Source passage

::::

Tired
This is the last day of a tired year.
President Benigno Aquino III will not throw himself before a speeding train today as he vowed three years ago in the event the LRT-1 extension to Bacoor is not done. Not a single post has been erected for that extension line, even as the private concessionaires collect all tolls for the existing route.
His spokesman says we should not take the President’s words too literally. He did not say what other things the President said we should not take literally.
Perhaps the promise to achieve rice self-sufficiency by 2013 was just poetic license. Perhaps the promise to end corruption in government was just metaphorical.
Surely, the promise to reduce poverty was merely a joke. The statistics indicate strongly that it was.
The vow to curb smuggling, made many times the past few years, must have been pure figure of speech. The statistics show smuggling has trebled, inflicting a cruel toll on our farmers and manufacturers.
The PPP program must have been just an exercise in onomatopoeia. Only a pathetic four-kilometer stretch has been completed thus far and the PPP Center threatens to saddle our future with a cluster of midnight deals in the twilight of this administration.
The first of many midnight deals has been cut the day we prepared for Christmas. It involves the award of a P3.8 billion contract for the “general maintenance” of the MRT-3 behind closed doors and without public bidding.
The negotiated contract was forged, away from public view, because we had an “emergency.” That is what the DOTC tells us.
It was awarded to a Korean company partnered with several Filipino firms: a general merchandise company, a plumbing company and another one engaged in the business of supplying agricultural inputs. That perfectly qualifies this consortium for the complex task of rehabilitating a vital commuter line made decrepit by Mar Roxas’ decision to terminate the contract with Sumitomo in 2012.

::::

(Records contained in a dataset)
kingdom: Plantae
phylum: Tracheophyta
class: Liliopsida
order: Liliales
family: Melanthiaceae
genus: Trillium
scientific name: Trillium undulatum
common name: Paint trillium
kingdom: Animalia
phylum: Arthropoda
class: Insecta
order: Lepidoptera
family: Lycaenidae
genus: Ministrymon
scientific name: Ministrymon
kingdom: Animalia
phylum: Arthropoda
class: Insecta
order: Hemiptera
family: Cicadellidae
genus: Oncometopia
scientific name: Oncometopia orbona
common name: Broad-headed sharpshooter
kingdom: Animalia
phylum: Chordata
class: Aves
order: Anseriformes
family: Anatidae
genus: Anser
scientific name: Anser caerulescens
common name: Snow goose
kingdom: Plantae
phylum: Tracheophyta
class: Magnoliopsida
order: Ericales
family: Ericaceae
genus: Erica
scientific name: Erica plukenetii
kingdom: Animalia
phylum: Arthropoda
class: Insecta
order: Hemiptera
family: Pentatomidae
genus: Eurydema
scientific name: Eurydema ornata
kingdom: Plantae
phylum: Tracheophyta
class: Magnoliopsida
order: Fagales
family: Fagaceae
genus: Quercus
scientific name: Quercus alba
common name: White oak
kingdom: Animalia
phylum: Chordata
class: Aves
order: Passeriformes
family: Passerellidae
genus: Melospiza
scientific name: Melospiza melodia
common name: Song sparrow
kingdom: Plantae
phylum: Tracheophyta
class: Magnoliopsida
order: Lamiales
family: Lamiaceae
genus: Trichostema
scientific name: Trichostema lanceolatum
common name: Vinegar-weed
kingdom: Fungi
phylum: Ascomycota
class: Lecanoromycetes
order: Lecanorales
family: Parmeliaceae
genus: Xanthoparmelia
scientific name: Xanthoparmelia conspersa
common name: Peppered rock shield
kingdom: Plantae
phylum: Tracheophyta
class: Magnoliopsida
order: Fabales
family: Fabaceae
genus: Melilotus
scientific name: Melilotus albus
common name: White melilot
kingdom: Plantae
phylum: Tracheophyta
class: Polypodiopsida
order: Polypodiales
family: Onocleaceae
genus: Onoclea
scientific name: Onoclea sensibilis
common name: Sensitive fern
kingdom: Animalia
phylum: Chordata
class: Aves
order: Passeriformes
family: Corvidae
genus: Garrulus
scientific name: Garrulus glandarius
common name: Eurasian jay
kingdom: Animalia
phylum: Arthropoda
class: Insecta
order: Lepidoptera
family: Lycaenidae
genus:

::::

Requirements
A. According to the column, what was the value of the MRT-3 "general maintenance" contract?
B. Repeat the column's text, starting at "President Benigno Aquino" and ending at "was just metaphorical.".

Set of answers
A. P3.8 billion.

B.
President Benigno Aquino III will not throw himself before a speeding train today as he vowed three years ago in the event the LRT-1 extension to Bacoor is not done. Not a single post has been erected for that extension line, even as the private concessionaires collect all tolls for the existing route.
His spokesman says we should not take the President’s words too literally. He did not say what other things the President said we should not take literally.
Perhaps the promise to achieve rice self-sufficiency by 2013 was just poetic license. Perhaps the promise to end corruption in government was just metaphorical.